When I first stumbled onto the First Round Angel directory, I thought it was somewhat of a useless site considering they don’t give you the ability to connect with any of the investors. It’s basically just a list of names. So I did what most developers would do and I opened up my browser developer tools to see what I could find. To my amusement, the personal emails the investors used when signing up to the directory were being exposed in one of the network calls that Bubble.io uses to fetch the results of a search query.

image

Getting the Data with Python

Once I learned what POST request was being called to make the request, I copied the request payload for each page which were all different since the results were paginated. I stored all of the request payloads in a json file and imported them programmatically to use in my script.

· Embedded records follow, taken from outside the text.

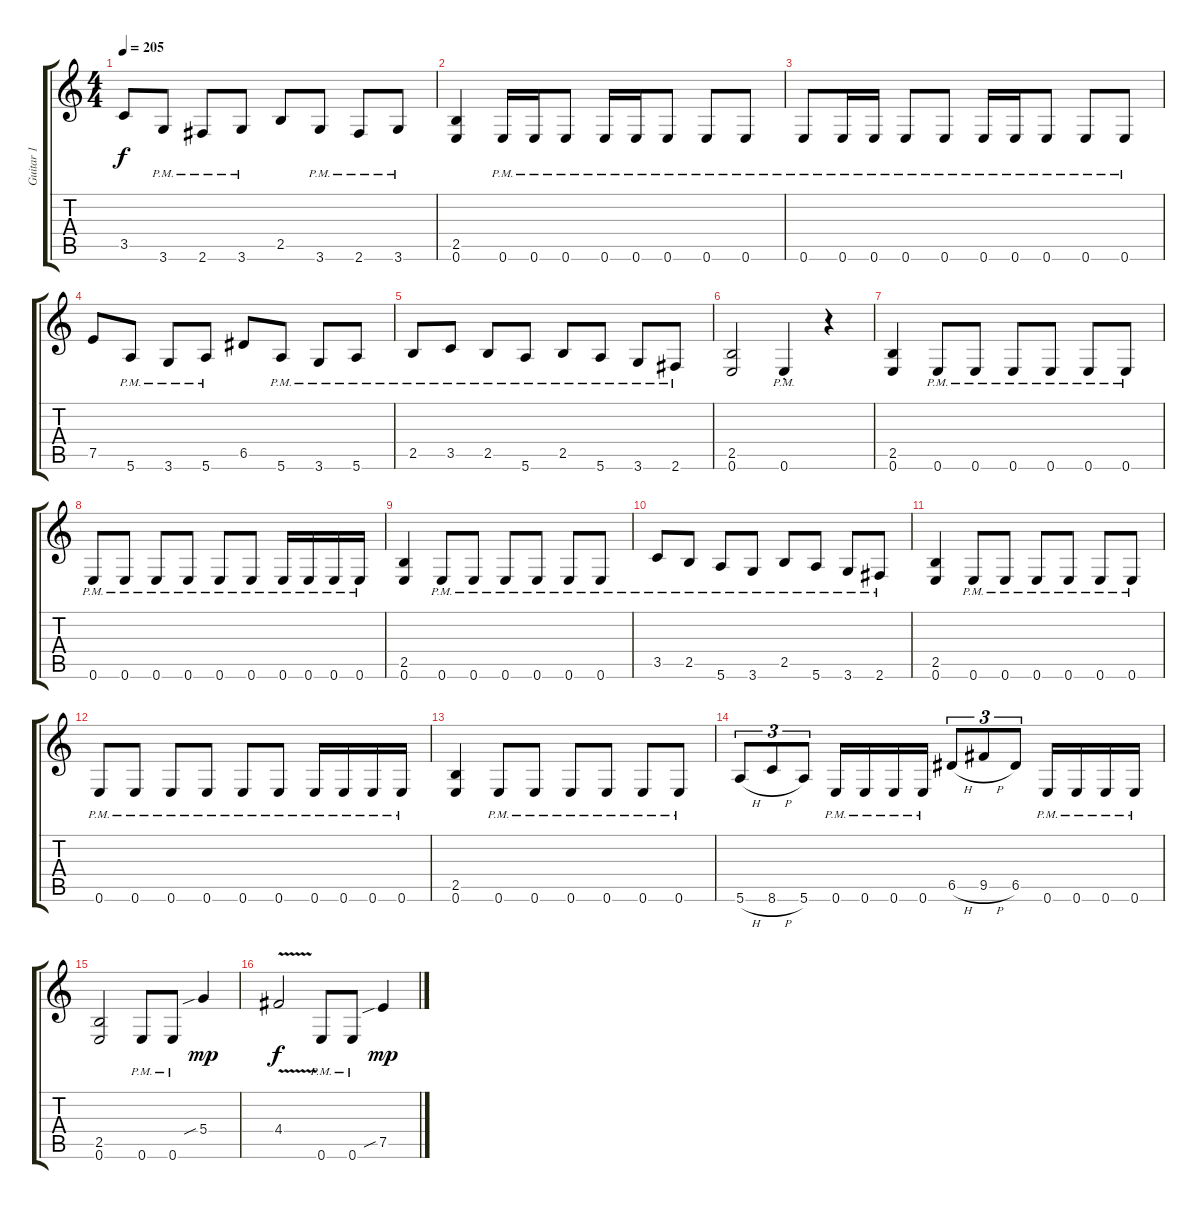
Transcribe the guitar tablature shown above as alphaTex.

\track ("Guitar 1" "Guitar 1") {instrument distortionguitar}
\staff {score tabs}
\tuning (E4 B3 G3 D3 A2 E2) {hide}
\ts (4 4)
\tempo 205
\clef g2
\ks c
3.5.8{dy f} 3.6{pm}.8 2.6{pm}.8 3.6{pm}.8 2.5.8 3.6{pm}.8 2.6{pm}.8 3.6{pm}.8 |
(2.5 0.6).4 0.6{pm}.16 0.6{pm}.16 0.6{pm}.8 0.6{pm}.16 0.6{pm}.16 0.6{pm}.8 0.6{pm}.8 0.6{pm}.8 |
0.6{pm}.8 0.6{pm}.16 0.6{pm}.16 0.6{pm}.8 0.6{pm}.8 0.6{pm}.16 0.6{pm}.16 0.6{pm}.8 0.6{pm}.8 0.6{pm}.8 |
7.5.8 5.6{pm}.8 3.6{pm}.8 5.6{pm}.8 6.5.8 5.6{pm}.8 3.6{pm}.8 5.6{pm}.8 |
2.5{pm}.8 3.5{pm}.8 2.5{pm}.8 5.6{pm}.8 2.5{pm}.8 5.6{pm}.8 3.6{pm}.8 2.6{pm}.8 |
(2.5 0.6).2 0.6{pm st}.4 r.4 |
(2.5 0.6).4 0.6{pm}.8 0.6{pm}.8 0.6{pm}.8 0.6{pm}.8 0.6{pm}.8 0.6{pm}.8 |
0.6{pm}.8 0.6{pm}.8 0.6{pm}.8 0.6{pm}.8 0.6{pm}.8 0.6{pm}.8 0.6{pm}.16 0.6{pm}.16 0.6{pm}.16 0.6{pm}.16 |
(2.5 0.6).4 0.6{pm}.8 0.6{pm}.8 0.6{pm}.8 0.6{pm}.8 0.6{pm}.8 0.6{pm}.8 |
3.5{pm}.8 2.5{pm}.8 5.6{pm}.8 3.6{pm}.8 2.5{pm}.8 5.6{pm}.8 3.6{pm}.8 2.6{pm}.8 |
(2.5 0.6).4 0.6{pm}.8 0.6{pm}.8 0.6{pm}.8 0.6{pm}.8 0.6{pm}.8 0.6{pm}.8 |
0.6{pm}.8 0.6{pm}.8 0.6{pm}.8 0.6{pm}.8 0.6{pm}.8 0.6{pm}.8 0.6{pm}.16 0.6{pm}.16 0.6{pm}.16 0.6{pm}.16 |
(2.5 0.6).4 0.6{pm}.8 0.6{pm}.8 0.6{pm}.8 0.6{pm}.8 0.6{pm}.8 0.6{pm}.8 |
5.6{h}.8{tu (3 2)} 8.6{h}.8{tu (3 2)} 5.6.8{tu (3 2)} 0.6{pm}.16 0.6{pm}.16 0.6{pm}.16 0.6{pm}.16 6.5{h}.8{tu (3 2)} 9.5{h}.8{tu (3 2)} 6.5.8{tu (3 2)} 0.6{pm}.16 0.6{pm}.16 0.6{pm}.16 0.6{pm}.16 |
(2.5 0.6).2 0.6{pm}.8 0.6{pm}.8 5.4{sib}.4{dy mp} |
4.4{v}.2{dy f} 0.6{pm}.8 0.6{pm}.8 7.5{sib}.4{dy mp}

Before you cringe at my Python, just know that this was my first time building anything with it and I figured it was a good project to learn with.

url = "https://angels.firstround.com/elasticsearch/msearch"
cookies = { ... }
headers = { ... }

def aggregate_contacts(data, cookies, headers, seen={}):
    response = requests.post(url, data=data, cookies=cookies, headers=headers)
    json = response.json()['responses']
    list = []
    for i in range(0, len(json)):
        result = json[i]
        entries = result['hits']['hits']

        for val in entries:
            email1 = val['_source'].get('profile_2___email_text')
            email2 = val['_source'].get('authentication')
            full_name = val['_source'].get('first_last_text')
            img = val['_source'].get('picture_image')
            company = val['_source'].get('profile___company_text')
            title = val['_source'].get('job_title_text')

            if img is not None:
                if img[0:5] != 'https':
                    img = 'https:' + img

            bio = val['_source'].get('profile___bio_text')
            linkedin = val['_source'].get('profile_2___linkedin_text')

            if company is None:
                company = ''
            if title is None:
                title = ''
            if bio is None:
                bio = ''
            if linkedin is None:
                linkedin = ''
            elif linkedin[0:5] != 'https':
                linkedin = 'https://' + linkedin

            if email1 or email2 is not None:
                if email1:
                    email = email1
                if email2:
                    email = email2.get('email').get('email')

                if full_name not in seen:
                    list.append({'name': full_name, 'email': email,
                                'img': img, 'company': company, 'title': title, 'bio': bio, 'linkedin': linkedin})

                seen[full_name] = email
    return list

Outputting the Data to Excel

I then used the xlsxwriter package to output the results neatly into an excel spreadsheet.

def create_xlsx_file(file_path: str, headers: dict, items: list):
    with Workbook(file_path) as workbook:
        worksheet = workbook.add_worksheet()
        worksheet.write_row(row=0, col=0, data=headers.values())
        header_keys = list(headers.keys())
        for index, item in enumerate(items):
            row = map(lambda field_id: item.get(field_id, ''), header_keys)
            worksheet.write_row(row=index + 1, col=0, data=row)

xl_headers = {
    'name': 'Full Name',
    'email': 'Email',
    'img': 'Picture',
    'company': 'Company',
    'title': 'Title',
    'bio': 'Bio',
    'linkedin': 'LinkedIn'
}

with open('payloads.json') as json_file:
    result = []
    seen = {}
    pages = json.load(json_file)
    for page in pages:
        data = pages[page]
        items = aggregate_contacts(data, cookies, headers, seen)
        result.extend(items)

    print(result)
    create_xlsx_file("first_round_angels.xlsx", xl_headers, result)

Results

The final result was a formatted file of all the angel investors and their publicly available information. I haven’t sent emails to any of them…yet.

image

Conclusion

If you use a no-code site builder, just make sure you don’t accidently expose sensitive information on the client. These tools are great for getting something up and running quickly, but an inversion of control means there are decisions made for you that you may not be fully aware of.